Saturday, October 8, 2011

Addazio goes for the Golden Hat Trick


Al Golden took his 0-14 record in the MAC south of the (Mason-Dixon) border.

With the Phillies finally done and the Eagles at 1-3 and no NBA and NHL not meaning squat until April, Temple football finally forges its way front and center into the consciousness of Philadelphia sports fans
The Golden Sombrero is a term loosely credited to ESPN announcer Chris Berman for describing a guy who goes 0 for 4 in baseball with four strikeouts.
It was a supposed to be a takeoff on the term "hat trick" when someone scores three goals in a game but does something ignominious instead.
So when The Golden Sombrero fits, wear it.
Today, first-year Temple coach Steve Addazio doesn't go for the Golden Sombrero but the Golden Hat Trick.
Or, more precisely, The Al Golden Hat Trick.
Golden was not able to blow out Villanova.
Addazio was.
Check.
Golden was not able to beat an ACC team.
Addazio was.
Check.
If Addazio beats 3-2 Ball State today (2 p.m.. in Muncie, Ind.), Addazio will stop an ignominious Golden run of 0-14 against winning MAC teams. If Addazio (and Temple, of course) beats Ball State today, he will be 1-0 against winning MAC teams vs. Golden's 0-14. That's if Ball State finishes with a winning record, of course. (Before you get on me about Toledo, the Rockets were 1-3 coming into the Temple game.)
Can't put the check mark next to that one yet, because it hasn't happened for Addazio yet but that's a mark that will haunt Golden the rest of his life.
Think about it.

Golden recruited four straight No. 1-ranked recruiting classes in the MAC with one No. 2 and could never beat a winning MAC team.

(What to produce): Write the next few paragraphs of the Temple football blog post, picking up after its last sentence.

(Collected material):
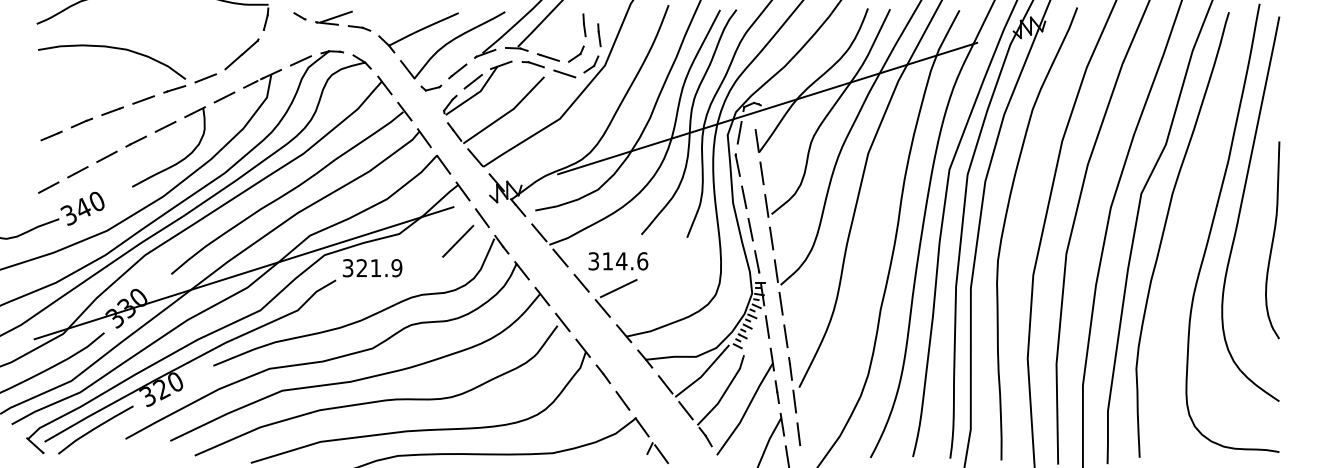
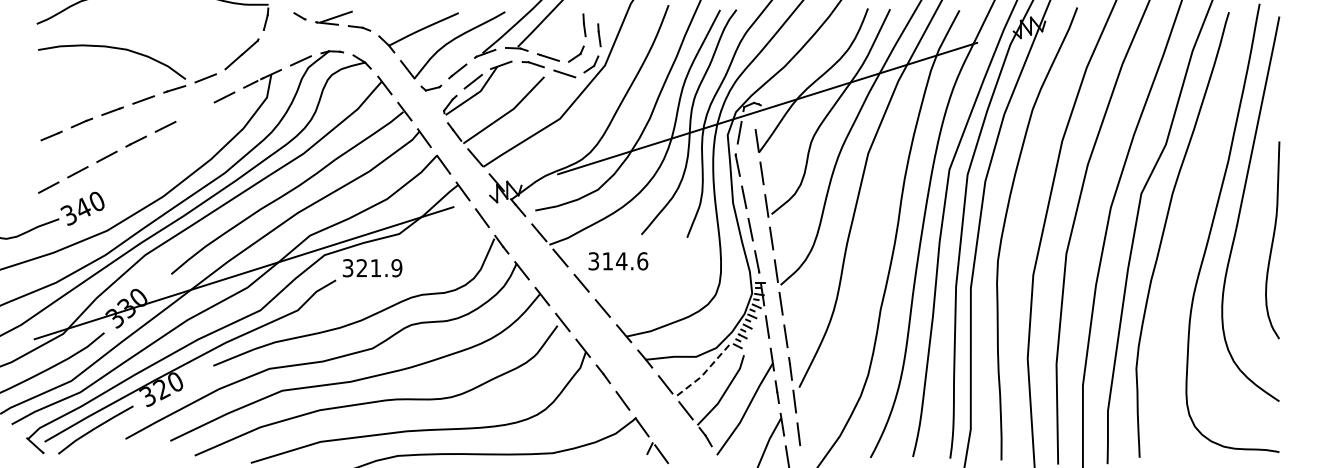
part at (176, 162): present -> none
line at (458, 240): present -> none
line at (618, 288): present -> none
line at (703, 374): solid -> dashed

(Result of this exercise):
I've got to make only one conclusion from that: Poor game day coaching.
So good game day coaching is the way to end that streak.
That means hand the ball off to The Franchise (Bernard Pierce) and not strictly off-tackle like Addazio did last week. Get the ball in space to a great football player who messed around one spring with track and became a world-class sprinter in his spare time. It also means finding someone who can take advantage of the pressure Pierce puts on defenses by being able to complete a simple forward pass 20 yards or more  downfield.
Do that and keep the defense off the field. Keep the defense off the field and it will produce the times it is needed on the field.
This could be the start of a good Temple football run.
With the Phillies finally done and the Eagles at 1-3 and no NBA and NHL not meaning squat until April, Temple football finally forges its way front and center into the consciousness of Philadelphia sports fans.
Hey, I can dream, can't I?
I was doing a lot of dreaming until seven days ago when Toledo's football team woke me rather rudely from a dopamine-induced slumber.
All week after the 38-7 win over Maryland, I was kicking myself.
"Geez, we're going to go 11-1 now and not being able to stop Penn State on a fourth-and-one is going to cost us a shot at the national championship. Could you imagine Temple winning the national championship? Temple? How great would that be?"
If allowed myself that thought one time last week, it must have been 100 times I repeated it in my head.
I thought Penn State was far and away the best team on the schedule and Maryland was a close second.
Logically, Temple could have run the table.
Logic and sports don't always mix, though.
Ask the Phillies who, on Sept. 10, had a 94-48 record, the same day the Cardinals had a 78-67 record.
Or ask Al Golden about all those No. 1 recruiting classes adding up to an 0-14 record.
That did not compute, either.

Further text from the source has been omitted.